The initial structure was taken from the crystal structure of the serine/threonine protein kinase Chk2. (PDB code 3i6u,³⁹ resolved at 3.0 Å). The crystallographic unit contains a dimeric protein (chains A and B). The crystal construct comprises from residue Thr89 to Glu501. The program Modeler⁴⁰ has been used to complete few missing loops and to extend the C-terminal region of the kinase until Leu543, in order to include the nuclear localization signal motif. PDB2PQR⁶⁵ was used for protonation of residues. MD simulations were set up using the antechamber and LEaP modules in the AMBER 12 package.⁶⁶ The system was solvated in a truncated octahedron TIP3P water box and neutralized with sodium ions. Minimization and MD simulations using the amber ff99SB all-atom force field,⁶⁷ were performed with the Sander module of the Amber12 package using the GPU-accelerated version of the program.⁶⁸ We followed a multistep scheme as previously described.⁶⁹ We have extracted the conformation at 50 ns and assumed that along the trajectory the kinase and especially the C-termini tail have adopted a relaxed state. PyMOL⁷⁰ has been used to visualize and generate the figures.

Abbreviations:
CNV	=	copy number variation
EOC	=	epithelial ovarian cancer
HG-SOC	=	high-grade serous ovarian cancer
K-W	=	Kolmogorov-Waring function
MD	=	molecular dynamics
NLS	=	nuclear localization signal
OC	=	Ovarian cancer
OS	=	overall survival
P	=	P value
RefSeq	=	reference sequence
SNP	=	single nucleotide polymorphism
TCGA	=	The Cancer Genome Atlas
WT	=	wild-type

Disclosure of Potential Conflicts of Interest

No potential conflicts of interest were disclosed.

Acknowledgments

We acknowledge the TCGA Research Network for access to data. We thank Dr Kwoh Chee Keong, Dr Chandra Verma, and Prof Ted Hupp for useful discussions and suggestions. We also thank Dr Tang Zhiqun for assistance in the preprocessing of TCGA mRNA expression data.
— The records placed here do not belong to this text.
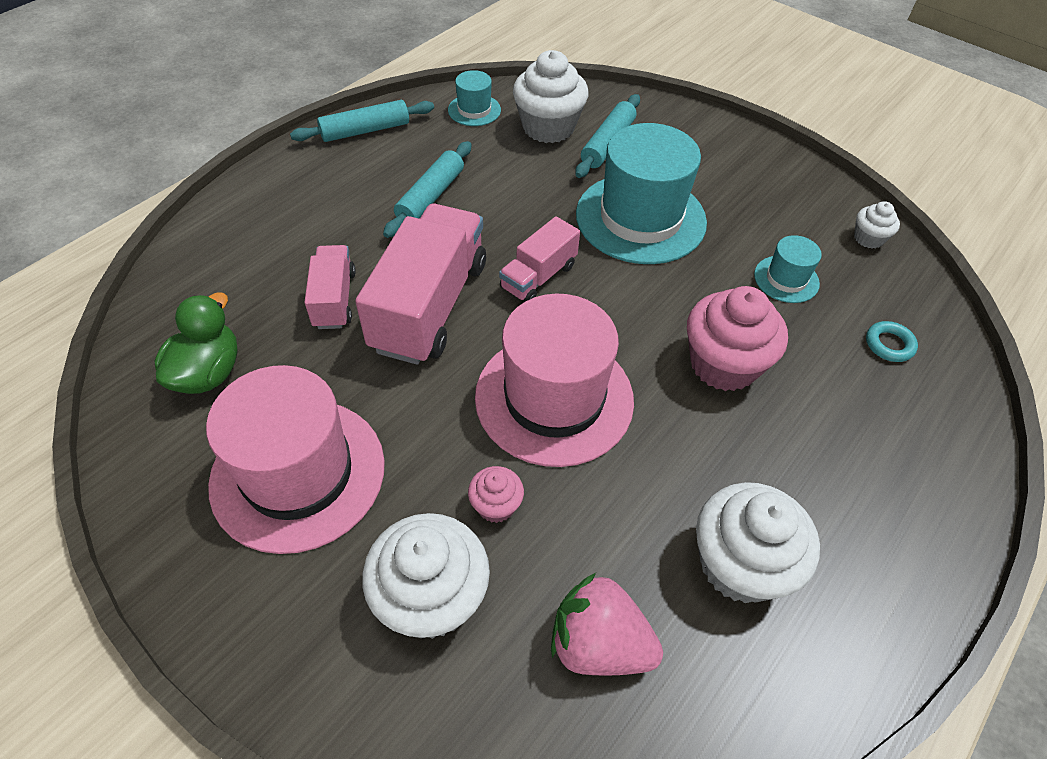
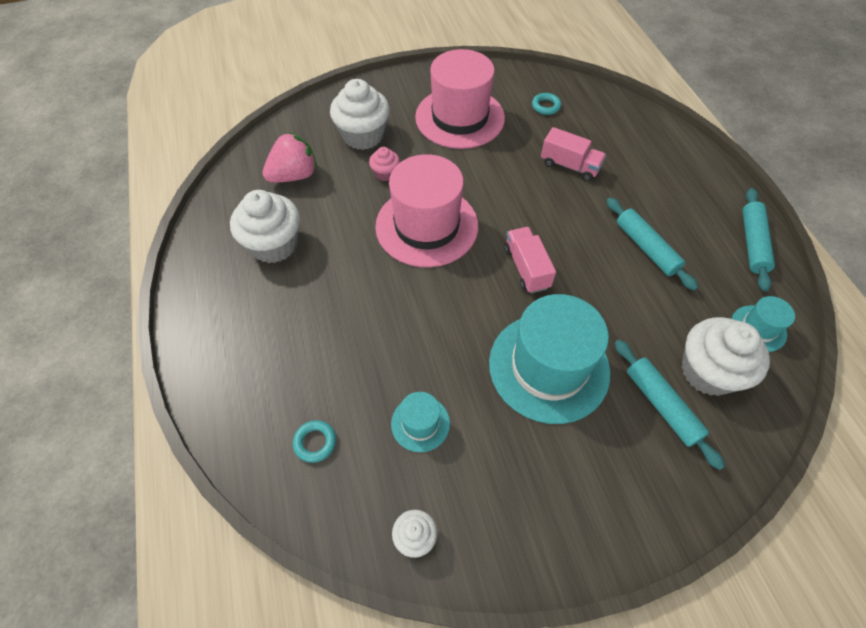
camera: 125 degrees right, 5 degrees up
(208, 373) = (545, 106): green duck -> turquoise ring
(429, 306) = (536, 204): pink truck -> none
(723, 364) = (383, 323): pink cupcake -> none

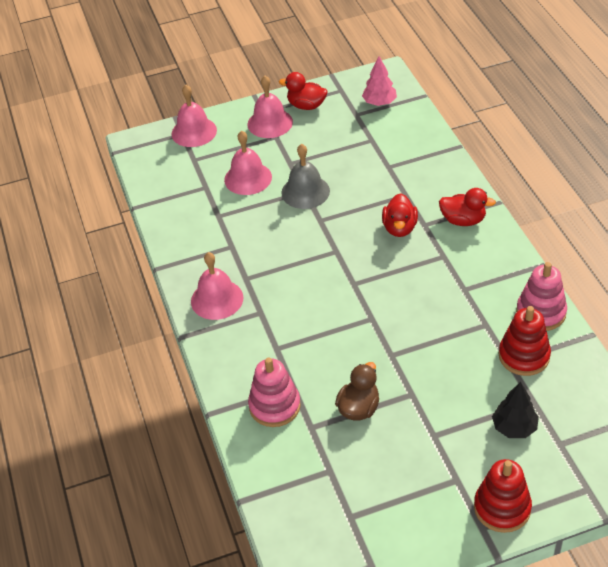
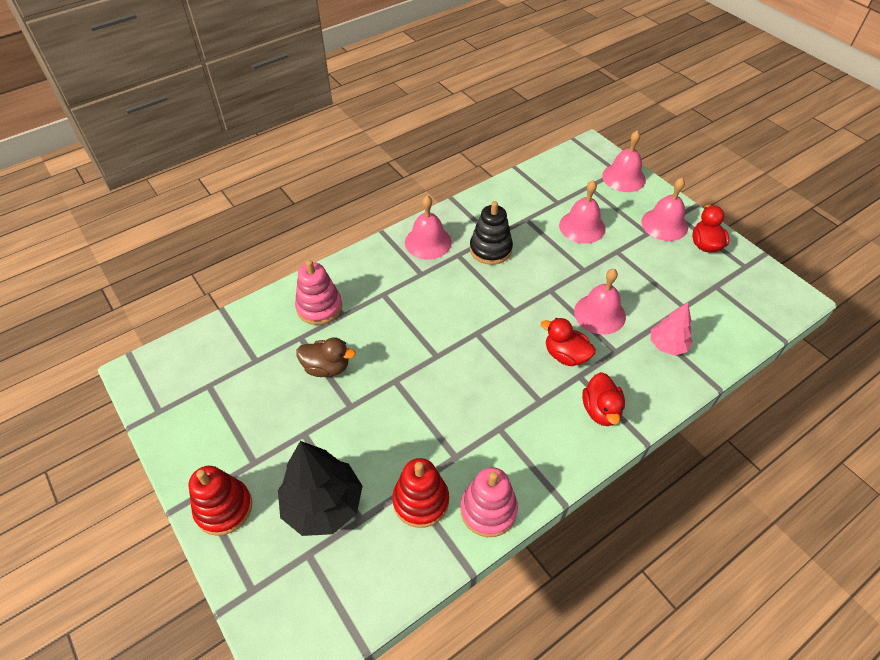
camera: 70 degrees right, 5 degrees up
(249, 251) = (490, 249): none -> black stacking toy
(305, 192) = (583, 271): grey bell -> none
(360, 194) = (599, 314): none -> pink bell
(379, 103) = (746, 302): pink tree -> pink tree (667, 345)
(399, 228) = (565, 355): red duck -> red duck turned 45 degrees clockwise
(514, 428) = (323, 505): black tree -> black tree, size x1.70

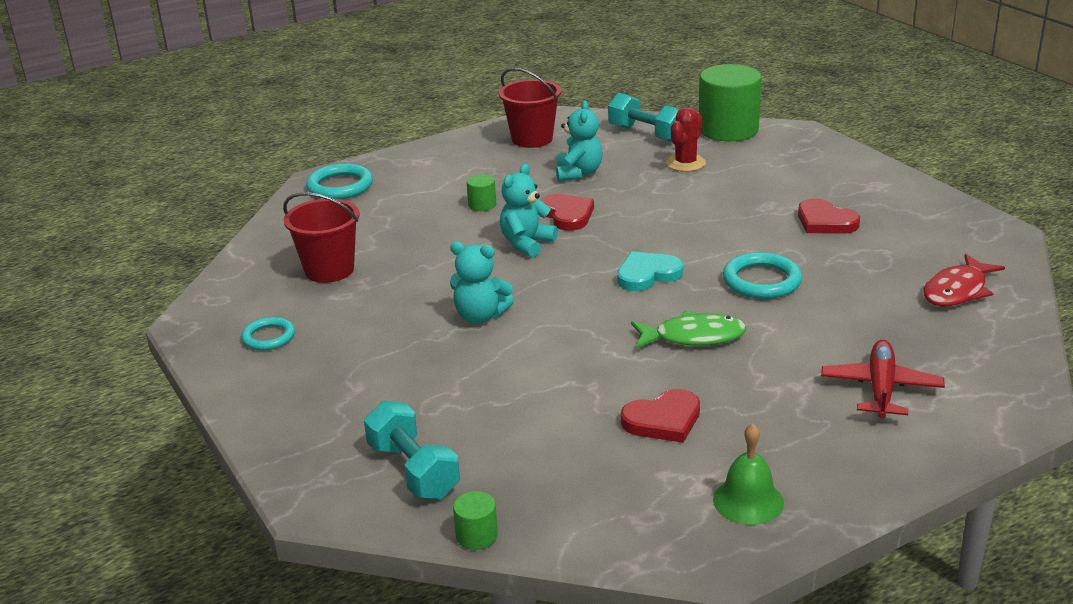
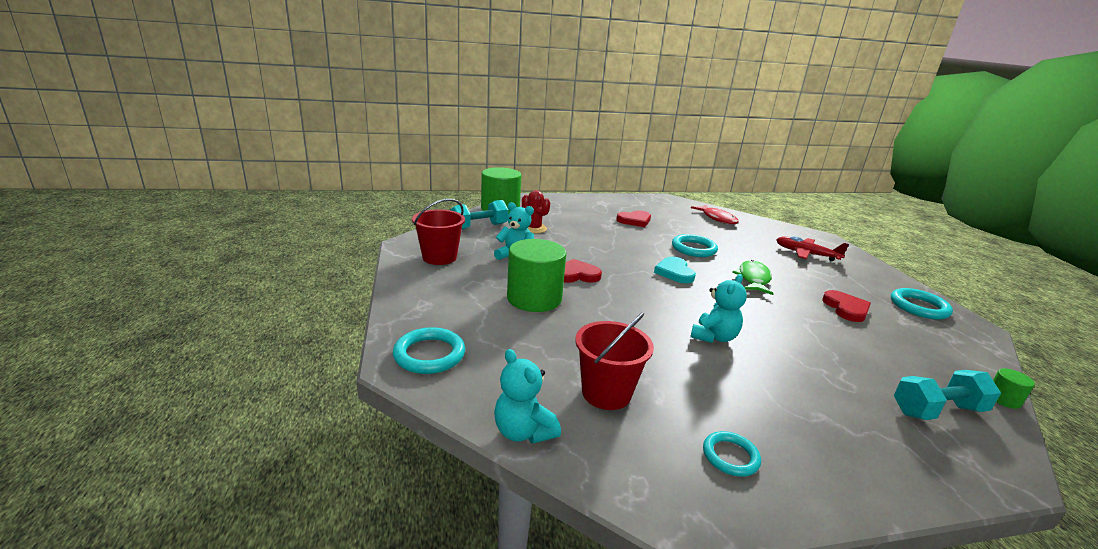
camera: 75 degrees left, 5 degrees down
(482, 205) = (534, 298): green cylinder -> green cylinder, size x2.34
(526, 243) = (610, 297): turquoise teddy bear -> turquoise teddy bear (523, 432)
(748, 501) = (919, 307): green bell -> turquoise ring

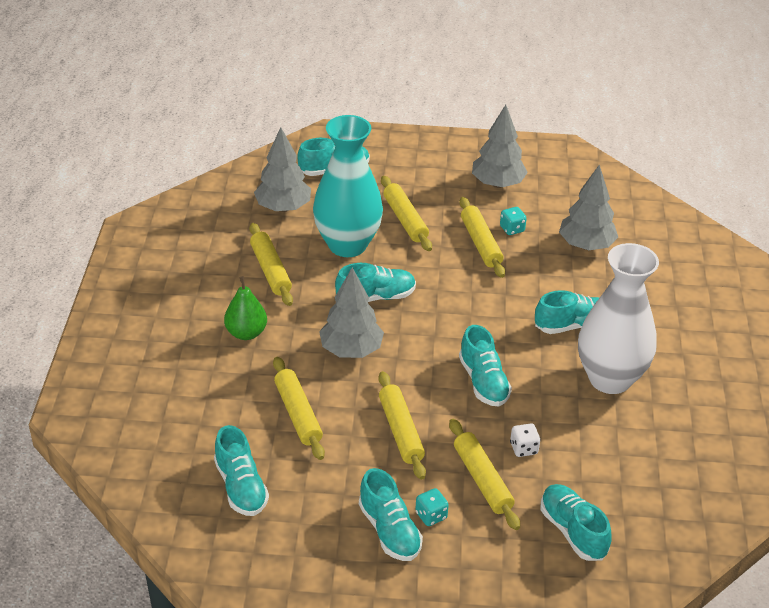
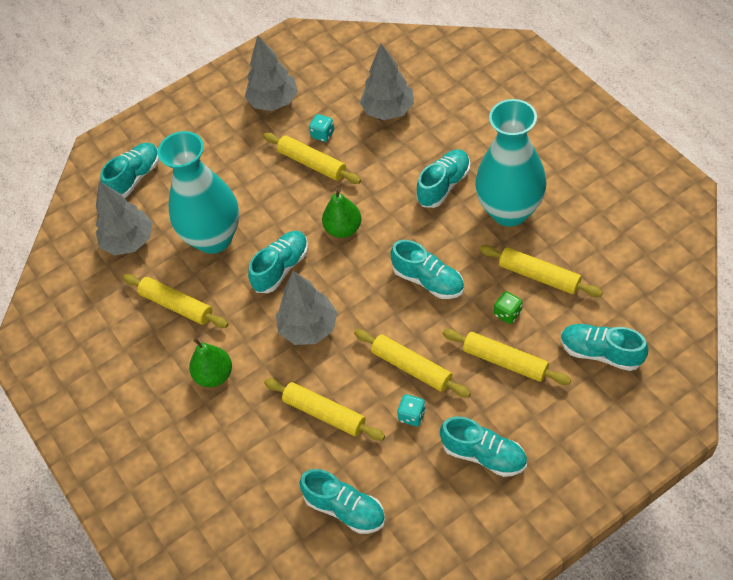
camera: 30 degrees left, 15 degrees up
(405, 219) = (235, 183): yellow rolling pin -> yellow rolling pin (539, 276)
(431, 515) = (499, 419): turquoise dice -> turquoise dice (412, 415)
(454, 302) = (343, 229): none -> green pear
(523, 448) = (507, 313): white dice -> green dice
(610, 379) = (509, 211): white vase -> turquoise vase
The study was funded by Agency for Science, Technology and Research (A*STAR), Singapore. The funding agency had no role in study design, data collection and analysis, preparation of the manuscript or decision to publish.

Author Contributions

V.A.K. conceived and designed the study with input from other authors. A.V.I. performed clinical data interpretation and data analysis. G.F. analyzed the protein structure and performed molecular dynamics simulation. G.S.O. performed analysis and wrote the initial draft of the manuscript. All authors have read, edited and approved the final version of the manuscript. V.A.K. performed data analysis and overall supervision and is the guarantor of the study.